Software Disables Software
Whether you accidentally install a bogus Windows diagnostic package that alerts you to drastic but nonexistent damage to your files and hard drive or suddenly start seeing ominous warnings that you've violated copyright law and must pay a "fine" to regain access to your computer, you've come under the influence of malware. All malware consists of software, which can attack only documents or other software. Because it can render your system inoperable, however, malware can make your system appear to suffer from hardware damage. Depending on the type of malware infestation, you may be able to remove it and continue working, or you may be forced to reformat your hard drive and reinstall your OS and applications.
MBR or BIOS Infections
Among the least common types of malware, master boot record viruses infect the storage areas of your hard drive that contain some of its most-basic instructions on how to start up. Stored on your motherboard itself, the BIOS defines your computer's hardware configuration and how it functions. The MBR consists of the initial storage sector on a bootable drive or disk and can hold data that bridge the gap between BIOS and operating system. Most malware can't infect the MBR, but those that do run at a very low, basic level of computer operations. Some malware actually can attack the BIOS itself, damaging the information stored in it. These types of infestations can make your system look fundamentally disabled until you remove them, but they don't cause actual hardware damage.

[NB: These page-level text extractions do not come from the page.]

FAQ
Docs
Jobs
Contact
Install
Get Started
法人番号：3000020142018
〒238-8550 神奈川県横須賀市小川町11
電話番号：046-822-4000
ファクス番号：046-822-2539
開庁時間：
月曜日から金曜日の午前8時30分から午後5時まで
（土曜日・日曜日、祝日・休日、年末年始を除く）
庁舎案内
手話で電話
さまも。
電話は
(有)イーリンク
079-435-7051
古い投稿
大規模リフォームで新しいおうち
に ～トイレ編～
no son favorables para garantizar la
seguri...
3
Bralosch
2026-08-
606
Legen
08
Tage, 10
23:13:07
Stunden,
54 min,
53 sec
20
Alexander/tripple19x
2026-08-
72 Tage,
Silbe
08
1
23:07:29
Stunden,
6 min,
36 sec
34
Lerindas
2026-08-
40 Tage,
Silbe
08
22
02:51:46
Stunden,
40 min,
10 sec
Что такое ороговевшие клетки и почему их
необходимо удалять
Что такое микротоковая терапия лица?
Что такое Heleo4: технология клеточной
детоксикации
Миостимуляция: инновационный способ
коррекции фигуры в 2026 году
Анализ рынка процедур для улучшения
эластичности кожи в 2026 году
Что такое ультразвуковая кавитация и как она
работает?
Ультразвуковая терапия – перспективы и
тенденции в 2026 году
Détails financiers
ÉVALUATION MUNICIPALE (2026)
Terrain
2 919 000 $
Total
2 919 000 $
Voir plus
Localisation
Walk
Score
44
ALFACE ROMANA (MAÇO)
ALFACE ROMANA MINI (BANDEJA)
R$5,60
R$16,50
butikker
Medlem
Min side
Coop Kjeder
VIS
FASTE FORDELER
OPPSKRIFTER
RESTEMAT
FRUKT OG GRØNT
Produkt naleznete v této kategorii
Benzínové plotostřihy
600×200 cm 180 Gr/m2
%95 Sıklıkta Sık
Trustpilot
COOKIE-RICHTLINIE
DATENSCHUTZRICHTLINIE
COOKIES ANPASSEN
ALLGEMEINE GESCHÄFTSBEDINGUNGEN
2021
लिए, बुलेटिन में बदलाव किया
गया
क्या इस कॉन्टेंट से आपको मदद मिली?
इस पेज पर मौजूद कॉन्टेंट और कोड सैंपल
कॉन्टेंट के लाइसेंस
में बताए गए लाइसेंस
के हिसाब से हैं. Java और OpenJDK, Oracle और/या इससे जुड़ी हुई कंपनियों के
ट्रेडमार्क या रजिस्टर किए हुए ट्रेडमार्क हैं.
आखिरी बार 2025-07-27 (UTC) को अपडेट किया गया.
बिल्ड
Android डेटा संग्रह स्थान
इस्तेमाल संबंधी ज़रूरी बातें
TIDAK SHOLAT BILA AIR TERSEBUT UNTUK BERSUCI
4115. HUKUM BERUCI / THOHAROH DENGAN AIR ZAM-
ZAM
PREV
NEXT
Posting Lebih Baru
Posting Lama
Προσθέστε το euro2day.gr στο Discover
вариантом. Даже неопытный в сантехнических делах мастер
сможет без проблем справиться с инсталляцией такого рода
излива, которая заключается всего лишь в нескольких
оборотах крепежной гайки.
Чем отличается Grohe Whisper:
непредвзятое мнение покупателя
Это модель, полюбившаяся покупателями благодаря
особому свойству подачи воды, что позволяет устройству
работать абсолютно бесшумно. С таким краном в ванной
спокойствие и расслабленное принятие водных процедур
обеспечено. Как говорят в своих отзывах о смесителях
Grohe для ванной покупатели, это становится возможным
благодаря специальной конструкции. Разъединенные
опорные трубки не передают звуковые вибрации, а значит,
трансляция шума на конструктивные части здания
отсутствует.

If you use an older computer with an equivalently aging hard drive, a malware infestation can subject your system to unexpected wear. Malware can overload your computer's memory with instructions that force it to use disk space as a substitute for free RAM, sending your hard drive into a frenzy of activity. It's unlikely but not impossible that a protracted bout of such disk thrashing could accelerate disk aging enough to wear out an already vulnerable mechanism. In that case, you can consider the virus a trigger of hardware damage but not its root cause. Any application that consumes large amounts of memory could produce the same results.